Engineering Students Help Introduce Kids to ProgrammingWednesday, December 18, 2013
University of Arkansas volunteers helping kids learn to code. Clockwise from upper left: Matthew Patitz, Jacob Hendricks, Nicholas Earhart, Garrett Troy, Jordan Collins, Hayley Archer.
On Dec. 12, 33 computer science and computer engineering students volunteered at Happy Hollow Elementary school, helping the elementary school students learn to write computer code. Happy Hollow participated in the Hour of Code program as part of Computer Science Education Week. This program is sponsored by Code.org, a national organization that promotes computer science.
Matthew Patitz, assistant professor of computer science and computer engineering, explained why learning basic computer science is important for all students. “Computer science is very pervasive. It’s important for people to realize what computer science is and how it impacts a variety of industries. Even if they're not going to be computer scientists, students need to have some understanding of computers so they aren't just black boxes.”
Throughout the school day, Happy Hollow students in every grade visited one of three computer labs and spent an hour playing games and completing tutorials designed to introduce computer programming concepts to students of all ages. The U of A volunteers walked around the labs, answering questions and encouraging the students.
“We are so grateful to the university volunteers,” said Angela Evans, technology integration specialist at Happy Hollow. “We couldn’t have done this without them.”

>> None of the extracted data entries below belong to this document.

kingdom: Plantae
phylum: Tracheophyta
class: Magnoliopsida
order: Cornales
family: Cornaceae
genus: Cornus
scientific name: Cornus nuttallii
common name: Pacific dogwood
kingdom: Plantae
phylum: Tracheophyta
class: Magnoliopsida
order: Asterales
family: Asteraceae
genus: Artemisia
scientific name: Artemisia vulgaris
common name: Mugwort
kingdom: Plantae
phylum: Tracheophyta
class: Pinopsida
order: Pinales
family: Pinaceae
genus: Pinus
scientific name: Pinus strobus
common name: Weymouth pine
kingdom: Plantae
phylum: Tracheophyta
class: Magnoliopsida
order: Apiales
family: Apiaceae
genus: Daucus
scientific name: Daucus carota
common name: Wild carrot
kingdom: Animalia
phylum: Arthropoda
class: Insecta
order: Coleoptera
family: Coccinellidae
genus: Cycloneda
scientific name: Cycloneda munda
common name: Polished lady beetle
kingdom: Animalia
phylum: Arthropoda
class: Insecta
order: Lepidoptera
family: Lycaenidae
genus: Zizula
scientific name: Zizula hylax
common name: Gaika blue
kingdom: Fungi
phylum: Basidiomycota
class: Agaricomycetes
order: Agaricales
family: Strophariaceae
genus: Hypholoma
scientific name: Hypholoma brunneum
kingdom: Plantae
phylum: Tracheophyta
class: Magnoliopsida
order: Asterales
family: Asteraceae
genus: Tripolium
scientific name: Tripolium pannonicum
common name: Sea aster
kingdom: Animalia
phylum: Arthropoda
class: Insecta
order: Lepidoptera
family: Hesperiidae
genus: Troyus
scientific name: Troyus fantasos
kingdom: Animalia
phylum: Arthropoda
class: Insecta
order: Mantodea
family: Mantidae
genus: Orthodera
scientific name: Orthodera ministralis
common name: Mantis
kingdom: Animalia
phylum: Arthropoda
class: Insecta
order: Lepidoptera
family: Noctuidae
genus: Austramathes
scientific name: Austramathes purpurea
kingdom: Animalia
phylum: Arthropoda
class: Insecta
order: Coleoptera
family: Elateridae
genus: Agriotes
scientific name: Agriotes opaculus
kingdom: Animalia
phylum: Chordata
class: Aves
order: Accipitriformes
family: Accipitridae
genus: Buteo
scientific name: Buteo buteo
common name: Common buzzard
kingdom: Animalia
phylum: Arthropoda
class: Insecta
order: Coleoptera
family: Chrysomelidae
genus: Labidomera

In recognition of their dedication to Computer Science Education Week, Happy Hollow Elementary has received a $10,000 grant from Code.org, which they will use to equip a mobile computer science education unit called “The Creation Station.” Evans hopes that the school will continue to work with the computer science and computer engineering department as they make use of this new teaching tool.
Hayley Archer, one of the U of A volunteers, addressed the students at their morning assembly, explaining the Hour of Code program and sharing her experience as a computer engineering student. “I wish there had been a program like Hour of Code when I was in elementary school, which is why I am so glad Happy Hallow invited us to help with their Hour of Code program,” she said. “The Happy Hollow students thoroughly enjoyed it, and my classmates and I are hoping to have future opportunities to do things like this again. It was such a great experience for all both the elementary students as well as the college students that volunteered!”